Human Factors Conference Returns To CSULB March 2Published: March 1, 2013
The 8th Annual Regional Human Factors Conference returns to CSULB on Saturday, March 2, from 9 a.m. to 3 p.m. in University Student Union room 205. Admission is free.
This conference is organized by the CSULB Student Chapter of the Human Factors and Ergonomics Society (CSULB-HFES), and sponsored by CSULB-HFES, the Center for Human Factors in Advanced Aeronautics Technologies (CHAAT), the Associated Students Inc., CSULB and the College of Liberal Arts Student Council. It is a forum for the exchange of ideas in all areas of human factors as well as a chance for students to meet professionals in the field of human factors. Each year, three keynote speakers are invited to present on their work.
This year’s speakers include:
• Frank Lacson, human factors engineer, Pacific Science and Engineering Group, who will speak on “From Engineering Psychology to Human Systems Integration: Lessons Learned from Research and Practice.” He will address his perspectives from a career that has transitioned from human factors in academia to human systems integration in industry. Lacson will walk through various laboratory projects, technologies, and system development efforts and reveal lessons learned, common processes, and joyful opportunities discovered in research and practice. This presentation will conclude with a framework of how Human Factors practitioners can continue to apply the core academic principles of teaching, research and service.
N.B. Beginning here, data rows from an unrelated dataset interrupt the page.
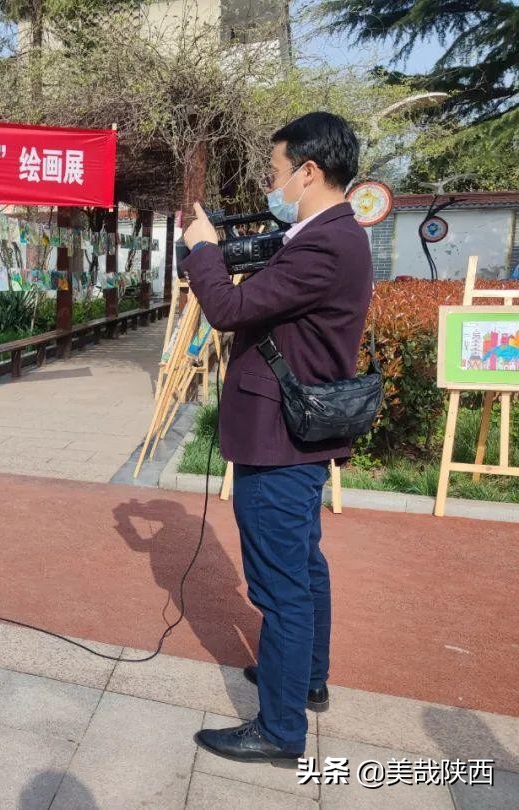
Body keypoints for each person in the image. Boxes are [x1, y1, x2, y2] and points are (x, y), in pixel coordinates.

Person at [181, 112, 373, 764]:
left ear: (308, 172)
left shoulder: (325, 243)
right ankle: (305, 679)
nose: (271, 184)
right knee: (303, 565)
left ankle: (280, 728)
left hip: (278, 439)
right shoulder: (325, 235)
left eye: (274, 173)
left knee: (279, 586)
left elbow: (231, 309)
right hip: (294, 433)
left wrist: (204, 250)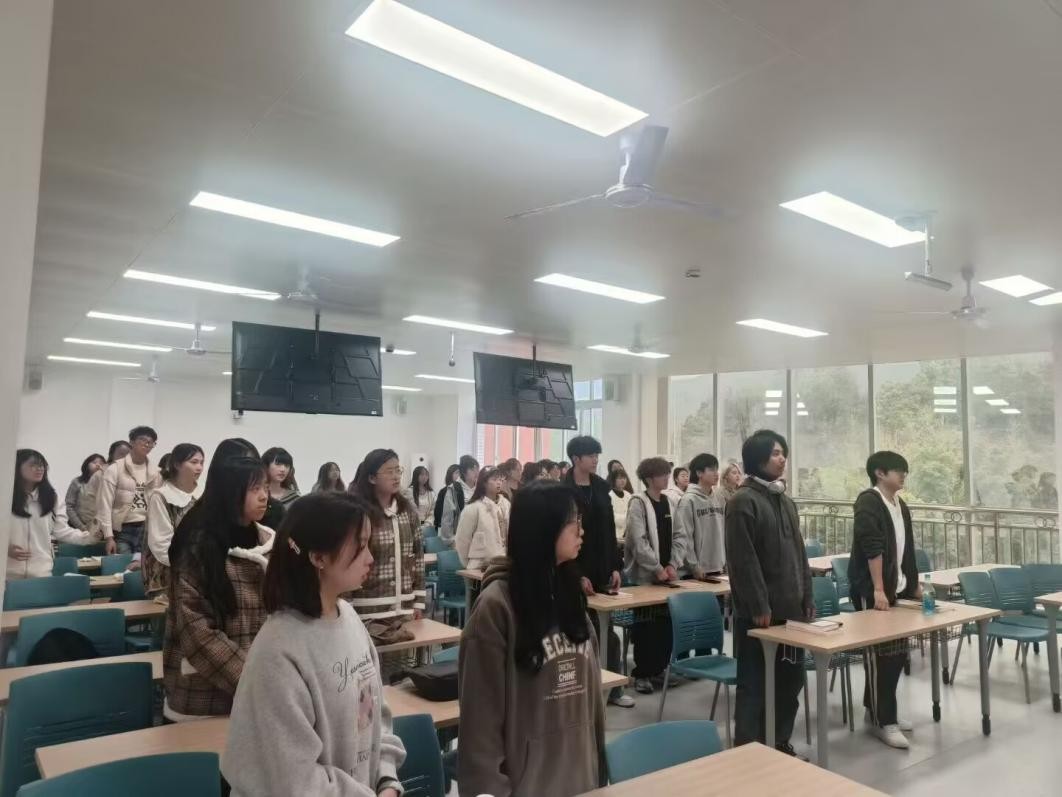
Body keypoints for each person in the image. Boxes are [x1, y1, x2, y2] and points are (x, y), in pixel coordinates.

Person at [222, 492, 405, 797]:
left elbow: (375, 720)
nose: (370, 558)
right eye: (360, 546)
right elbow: (294, 779)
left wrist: (386, 781)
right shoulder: (279, 651)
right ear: (318, 558)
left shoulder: (349, 618)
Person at [458, 481, 606, 797]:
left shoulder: (570, 594)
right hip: (526, 785)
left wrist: (599, 767)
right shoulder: (496, 607)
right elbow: (480, 721)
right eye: (573, 521)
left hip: (581, 778)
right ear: (544, 529)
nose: (581, 531)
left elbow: (592, 697)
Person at [163, 453, 273, 721]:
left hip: (259, 689)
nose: (264, 496)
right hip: (204, 694)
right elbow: (198, 632)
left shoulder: (268, 540)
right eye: (254, 489)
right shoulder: (198, 546)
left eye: (265, 487)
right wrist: (256, 681)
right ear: (229, 492)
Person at [726, 429, 813, 757]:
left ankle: (778, 741)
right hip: (760, 615)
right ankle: (749, 751)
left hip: (792, 612)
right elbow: (742, 560)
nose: (782, 459)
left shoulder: (785, 500)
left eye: (783, 453)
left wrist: (808, 597)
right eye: (775, 453)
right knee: (755, 684)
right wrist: (758, 604)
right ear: (757, 458)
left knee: (790, 680)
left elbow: (799, 554)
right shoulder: (742, 501)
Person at [849, 451, 920, 749]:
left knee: (897, 654)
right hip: (873, 591)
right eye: (897, 470)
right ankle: (883, 721)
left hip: (896, 590)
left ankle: (877, 711)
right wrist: (878, 588)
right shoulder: (869, 501)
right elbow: (872, 547)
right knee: (880, 657)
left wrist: (913, 585)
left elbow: (907, 550)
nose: (903, 475)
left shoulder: (899, 504)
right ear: (880, 473)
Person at [563, 436, 631, 708]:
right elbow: (562, 536)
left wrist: (615, 566)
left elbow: (609, 530)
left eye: (596, 455)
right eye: (591, 455)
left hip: (602, 568)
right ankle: (582, 691)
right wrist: (576, 574)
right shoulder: (563, 490)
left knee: (607, 632)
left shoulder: (602, 487)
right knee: (580, 633)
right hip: (574, 569)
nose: (595, 460)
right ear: (576, 459)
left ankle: (613, 690)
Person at [350, 449, 426, 676]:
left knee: (400, 675)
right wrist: (346, 606)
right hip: (367, 612)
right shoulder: (358, 512)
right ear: (372, 478)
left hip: (403, 611)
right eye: (389, 471)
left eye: (398, 470)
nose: (396, 476)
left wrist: (418, 602)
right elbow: (348, 561)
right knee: (367, 675)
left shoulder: (407, 511)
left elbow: (417, 557)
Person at [623, 456, 679, 694]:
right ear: (649, 478)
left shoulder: (669, 502)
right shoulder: (638, 502)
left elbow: (680, 535)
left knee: (666, 626)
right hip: (646, 577)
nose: (666, 477)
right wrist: (656, 568)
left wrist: (673, 564)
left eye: (667, 473)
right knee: (646, 628)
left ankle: (660, 668)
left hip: (668, 575)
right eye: (661, 474)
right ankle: (642, 673)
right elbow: (638, 540)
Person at [8, 449, 98, 580]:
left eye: (42, 465)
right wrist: (5, 548)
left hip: (41, 572)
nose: (40, 468)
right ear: (16, 467)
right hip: (6, 574)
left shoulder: (52, 498)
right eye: (33, 465)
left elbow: (62, 531)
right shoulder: (5, 497)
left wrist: (89, 537)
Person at [143, 444, 204, 597]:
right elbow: (161, 544)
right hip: (169, 575)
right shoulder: (161, 496)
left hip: (201, 571)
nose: (199, 467)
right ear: (177, 464)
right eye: (194, 462)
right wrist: (190, 565)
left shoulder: (203, 495)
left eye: (202, 462)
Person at [99, 426, 162, 555]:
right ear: (132, 442)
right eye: (143, 440)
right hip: (122, 529)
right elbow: (104, 505)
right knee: (124, 565)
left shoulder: (156, 472)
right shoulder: (115, 469)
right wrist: (109, 537)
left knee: (142, 566)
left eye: (151, 442)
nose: (147, 444)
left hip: (147, 528)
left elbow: (158, 504)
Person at [673, 453, 727, 580]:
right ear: (699, 473)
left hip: (718, 567)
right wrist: (694, 566)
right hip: (696, 572)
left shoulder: (719, 498)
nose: (716, 473)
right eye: (712, 469)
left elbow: (724, 531)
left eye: (717, 469)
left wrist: (725, 561)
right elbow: (685, 537)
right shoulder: (688, 500)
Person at [455, 467, 511, 570]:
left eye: (500, 479)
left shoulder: (506, 504)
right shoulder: (473, 508)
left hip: (504, 563)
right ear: (484, 482)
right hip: (480, 566)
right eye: (494, 479)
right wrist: (468, 565)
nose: (498, 482)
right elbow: (462, 541)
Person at [80, 440, 130, 533]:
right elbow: (87, 504)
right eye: (121, 454)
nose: (124, 458)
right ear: (111, 455)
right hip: (100, 527)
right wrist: (95, 525)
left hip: (125, 527)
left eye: (128, 455)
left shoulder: (131, 476)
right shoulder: (99, 475)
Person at [439, 455, 479, 545]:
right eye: (472, 469)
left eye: (477, 469)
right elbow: (447, 519)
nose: (476, 472)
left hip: (478, 540)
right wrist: (451, 541)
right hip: (460, 539)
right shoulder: (454, 489)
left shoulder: (480, 489)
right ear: (464, 472)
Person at [65, 452, 105, 530]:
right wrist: (82, 527)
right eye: (94, 462)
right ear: (87, 465)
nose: (98, 465)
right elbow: (69, 506)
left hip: (100, 528)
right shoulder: (77, 482)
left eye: (101, 463)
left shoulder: (106, 483)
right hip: (77, 527)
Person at [262, 447, 300, 512]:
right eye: (278, 464)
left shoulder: (295, 499)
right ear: (266, 466)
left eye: (287, 465)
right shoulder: (258, 496)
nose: (283, 469)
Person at [608, 468, 633, 544]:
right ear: (614, 480)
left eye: (624, 478)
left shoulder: (628, 495)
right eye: (619, 478)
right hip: (615, 535)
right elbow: (613, 517)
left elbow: (633, 514)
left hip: (628, 534)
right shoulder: (609, 496)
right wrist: (627, 517)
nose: (623, 480)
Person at [432, 464, 460, 529]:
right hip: (447, 527)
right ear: (450, 474)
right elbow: (438, 511)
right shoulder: (443, 491)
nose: (458, 476)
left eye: (460, 473)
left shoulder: (461, 492)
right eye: (456, 473)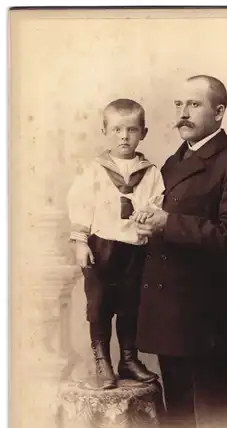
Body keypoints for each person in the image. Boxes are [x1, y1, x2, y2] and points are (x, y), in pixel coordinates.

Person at [131, 75, 227, 428]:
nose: (182, 113)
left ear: (219, 112)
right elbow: (167, 225)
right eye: (179, 104)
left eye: (194, 104)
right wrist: (149, 228)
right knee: (177, 418)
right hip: (168, 313)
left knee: (211, 419)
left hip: (207, 318)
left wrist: (167, 224)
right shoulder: (172, 163)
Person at [67, 98, 164, 390]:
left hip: (134, 248)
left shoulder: (150, 172)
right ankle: (102, 361)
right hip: (101, 247)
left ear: (143, 133)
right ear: (105, 131)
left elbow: (157, 200)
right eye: (118, 130)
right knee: (99, 305)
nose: (124, 136)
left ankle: (128, 359)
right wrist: (81, 243)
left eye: (132, 130)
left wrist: (150, 213)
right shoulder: (94, 170)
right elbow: (81, 204)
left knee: (130, 305)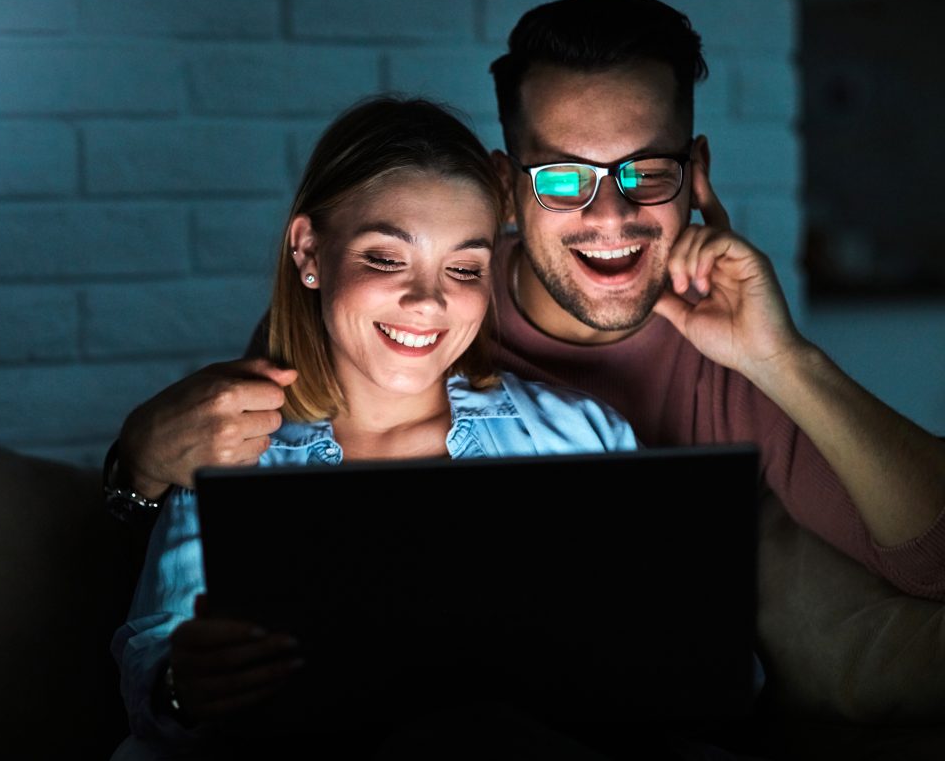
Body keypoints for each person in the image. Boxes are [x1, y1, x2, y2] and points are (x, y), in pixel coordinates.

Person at [103, 0, 945, 602]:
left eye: (646, 171)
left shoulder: (724, 358)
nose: (608, 212)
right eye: (563, 175)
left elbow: (929, 563)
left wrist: (782, 357)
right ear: (507, 187)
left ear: (695, 175)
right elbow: (207, 550)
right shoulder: (377, 319)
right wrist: (136, 464)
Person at [109, 96, 642, 759]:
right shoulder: (233, 451)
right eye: (387, 259)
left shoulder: (581, 438)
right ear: (309, 251)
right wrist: (185, 686)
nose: (428, 300)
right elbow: (152, 679)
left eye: (464, 267)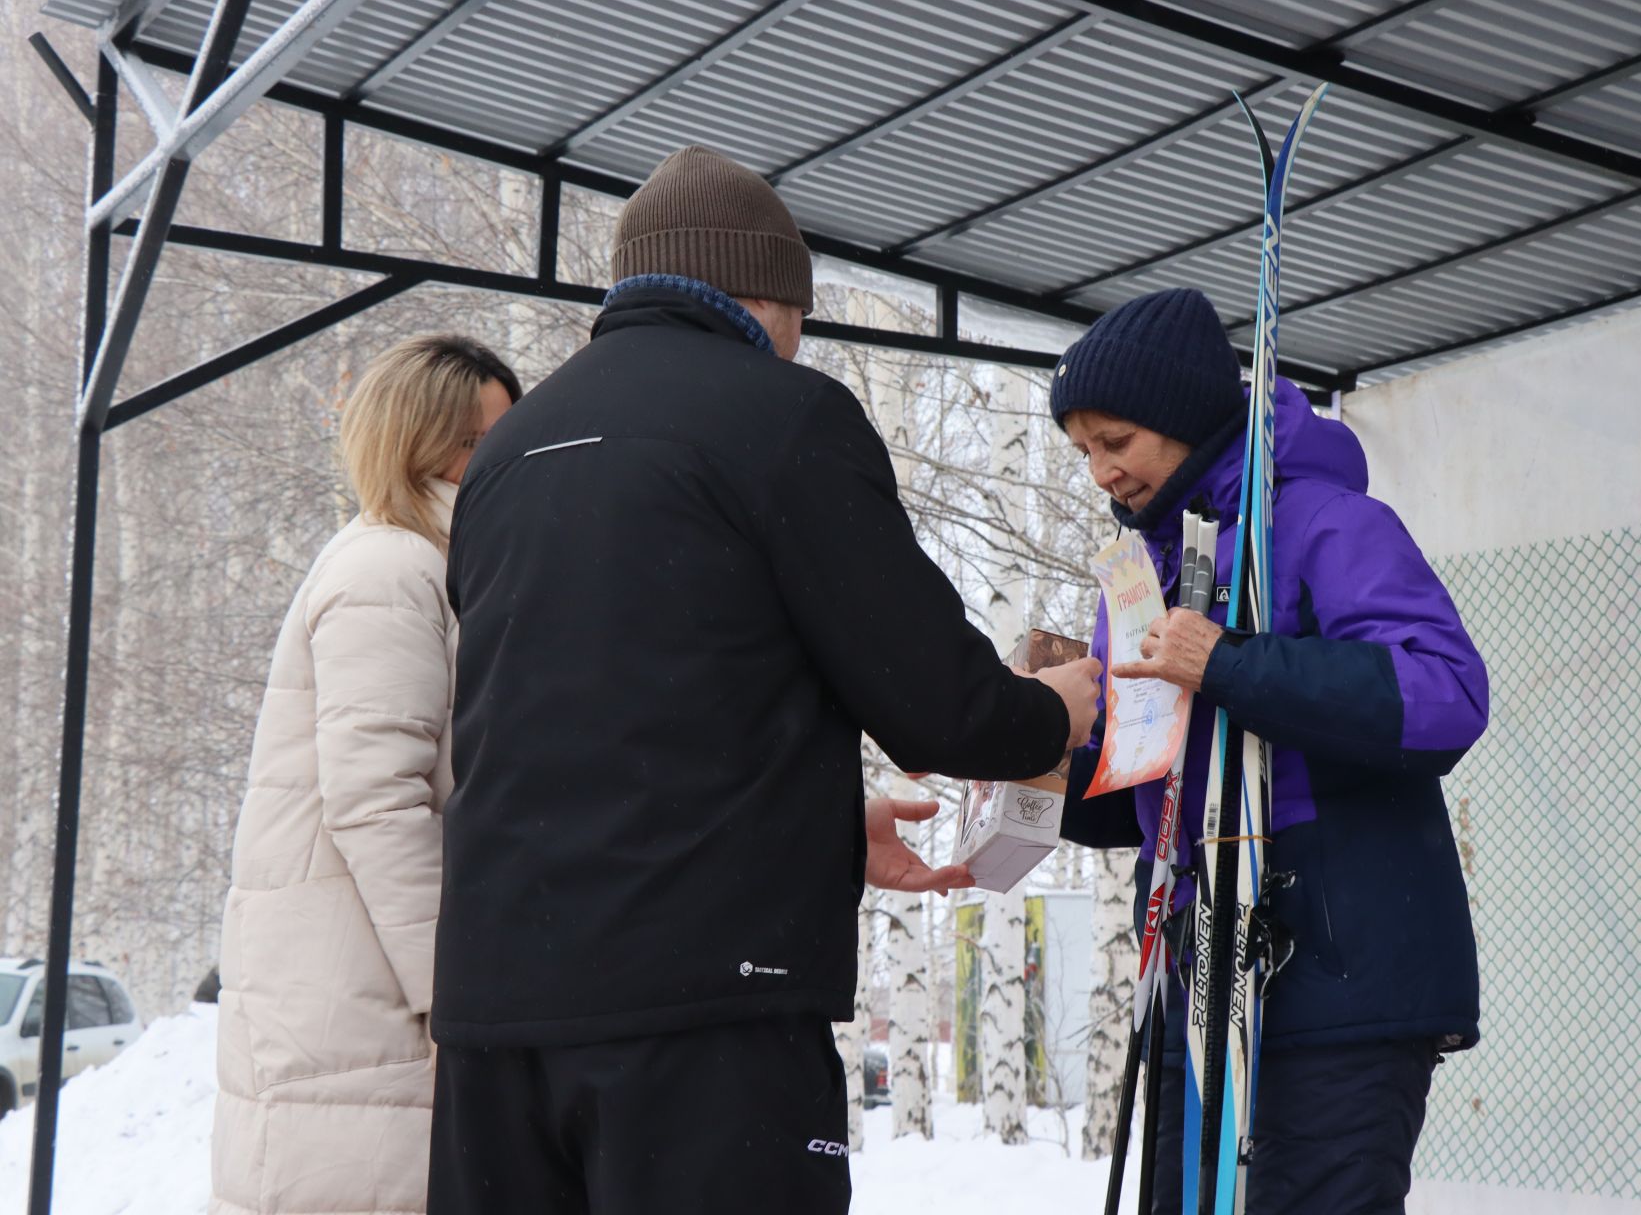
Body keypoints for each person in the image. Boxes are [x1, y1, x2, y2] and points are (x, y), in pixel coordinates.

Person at [428, 145, 1102, 1214]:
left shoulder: (511, 454)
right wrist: (1050, 715)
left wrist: (822, 825)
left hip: (494, 1014)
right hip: (701, 1022)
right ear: (767, 297)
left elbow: (599, 721)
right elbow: (937, 701)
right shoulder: (783, 415)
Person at [1052, 288, 1489, 1214]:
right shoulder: (1136, 577)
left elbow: (1446, 696)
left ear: (1180, 416)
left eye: (1116, 442)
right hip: (1193, 970)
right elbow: (1147, 792)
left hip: (1337, 982)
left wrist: (1234, 664)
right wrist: (1045, 764)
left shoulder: (1328, 523)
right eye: (1082, 450)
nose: (1100, 474)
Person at [210, 335, 520, 1215]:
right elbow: (376, 799)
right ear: (424, 444)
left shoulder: (426, 561)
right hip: (364, 1016)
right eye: (480, 441)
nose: (501, 459)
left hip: (355, 1000)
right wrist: (455, 995)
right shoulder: (390, 567)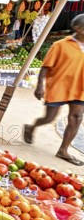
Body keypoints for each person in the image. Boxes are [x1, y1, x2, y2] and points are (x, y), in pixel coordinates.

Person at [24, 14, 84, 166]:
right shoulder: (60, 45)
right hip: (59, 86)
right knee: (49, 117)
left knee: (76, 117)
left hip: (80, 88)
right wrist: (39, 86)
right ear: (78, 28)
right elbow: (45, 67)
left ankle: (63, 150)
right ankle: (31, 127)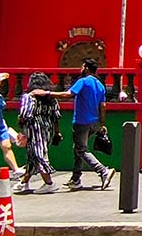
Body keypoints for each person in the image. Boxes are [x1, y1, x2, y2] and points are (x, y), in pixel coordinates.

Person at [46, 59, 114, 190]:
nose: (80, 69)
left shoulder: (82, 81)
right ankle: (76, 179)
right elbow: (103, 106)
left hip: (82, 121)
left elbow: (68, 94)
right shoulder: (100, 85)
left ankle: (103, 171)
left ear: (87, 68)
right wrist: (102, 124)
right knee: (77, 148)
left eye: (82, 66)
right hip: (94, 122)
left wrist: (48, 94)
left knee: (81, 150)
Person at [16, 73, 60, 195]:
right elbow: (56, 116)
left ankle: (49, 183)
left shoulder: (29, 97)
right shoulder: (51, 98)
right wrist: (57, 132)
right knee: (32, 155)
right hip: (48, 128)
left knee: (38, 153)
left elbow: (25, 114)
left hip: (34, 127)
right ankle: (24, 182)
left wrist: (20, 125)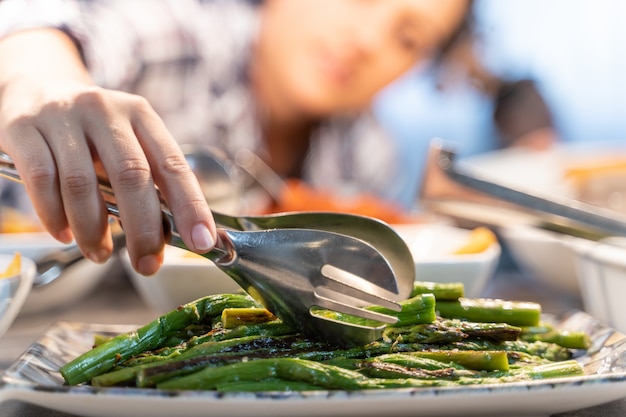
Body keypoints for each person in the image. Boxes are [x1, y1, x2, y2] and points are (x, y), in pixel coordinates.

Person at [0, 0, 471, 275]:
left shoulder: (367, 154)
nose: (368, 40)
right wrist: (42, 79)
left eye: (408, 38)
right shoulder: (181, 35)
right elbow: (40, 26)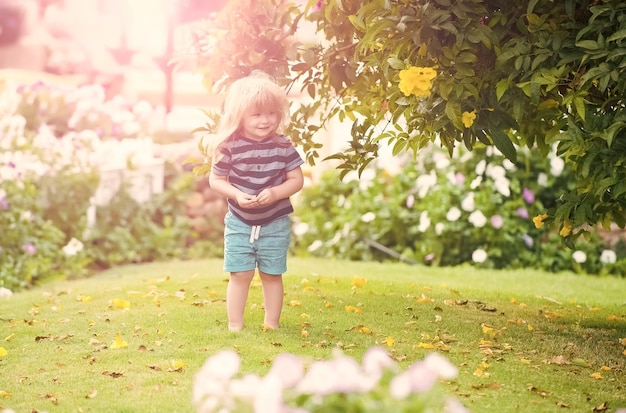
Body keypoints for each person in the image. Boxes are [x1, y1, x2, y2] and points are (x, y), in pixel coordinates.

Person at [208, 72, 304, 331]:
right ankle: (234, 325)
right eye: (257, 114)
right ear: (240, 115)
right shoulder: (230, 146)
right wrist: (237, 194)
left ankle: (271, 323)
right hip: (240, 221)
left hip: (275, 222)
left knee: (272, 274)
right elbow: (216, 180)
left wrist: (275, 193)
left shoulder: (283, 146)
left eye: (271, 113)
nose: (265, 120)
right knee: (240, 274)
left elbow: (297, 180)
• Linh Pham, lead interaction designer, LivingSocial, who will speak on “What It’s Like to be a UX Designer?” Pham, a CSULB graduate, will share her journey as a UX designer that will include projects she has worked on, the challenges faced and what she has learned along the way. She also will discuss her experience with working at both an ad agency and startup environments and the differences between both.
• Patricia Cowings and William Toscano, research psychologists, NASA Ames Research Center, who will speak on “The Psychophysiology of Space Flight: The Star Trek Connection.” This talk will highlight insights related to research investigating how humans adapt to spaceflight and how to help them adapt to physiological changes using non-medical methods. Cowings is the principal investigator of the Psychophysiological Research Laboratory at Ames. She was the first African-American female scientist to be trained as an astronaut payload specialist and was inducted into the Women In Technology International Hall of Fame in 2009.
“It will be a very diverse set of speakers,” said CSULB-HFES student chapter advisor Tom Strybel, a member of the Psychology Department since 1986. “Audiences will get a broad overview of what human factors professionals do.”
The conference also will host poster and breakout sessions. In the poster session, students and professionals present their research and human factors projects. “Participants also have the chance to see student work at the noon poster session where the students will be present to answer questions,” he explained. “That’s really great for the students. It’s good not only for the students to meet the professionals but also for the professionals to see what our students can do.”
The speaker breakout session is an opportunity for students and professionals to meet one-on-one with keynote speakers. Students are especially interested in these sessions because they can ask questions about their jobs and challenges of working in the field of human factors.
Human factors, also known as ergonomics or human engineering, is a scientific discipline which examines human behavior and capabilities in order to design products, equipment and systems for safe, effective human use. CSULB’s human factors faculty members are at work on such topics as basic human performance, human-computer interaction, aviation psychology, workload, situation awareness and interface design for air traffic controllers and pilots. The Human Factors program features such labs as the Center for Human Factors in Advanced Aeronautics Technologies (CHAAT), one of 13 NASA University Research Centers across the United States) which measures human performance in such complex systems as the Next Generation Airspace Transportation System (NextGen); and the Center for Usability in Design and Assessment (CUDA) which evaluates software and web interfaces for ease of use, effectiveness and satisfaction to users.
Strybel hopes the conference will offer both current and prospective human factors students the chance to learn about career opportunities. “They get to see what they can do with a degree,” he explained. “Many students are unaware of field of human factors. This conference offers students a good chance to see some of the professional areas available to human factors.”
Strybel, is proud of the strength of the campus’ student chapter.
“CSULB’s Student HFES Chapter is the prime organizer of the annual event,” he said. “This organization is extremely active; it has been awarded the Outstanding Student Chapter Gold Award by the national HFES for the past seven years,” he said. “The conference has been a very successful event for us as more and more groups and individuals participate.” The student chapter has been asked to host the International Human Factors Society Conference this fall.
Strybel believes the continued success of the conference reflects the growth of human factors at CSULB. “When our master’s program in human factors was established in 2005, it was a small program,” he said. “It has grown tremendously, thanks to the support of CSULB, NASA and aerospace firms such as the Boeing Co.”
He encourages the campus community to participate in this year’s conference. “Audiences will hear some very interesting speakers,” he said. “Anyone with an interest in space or human factors will find a lot to like in this conference.”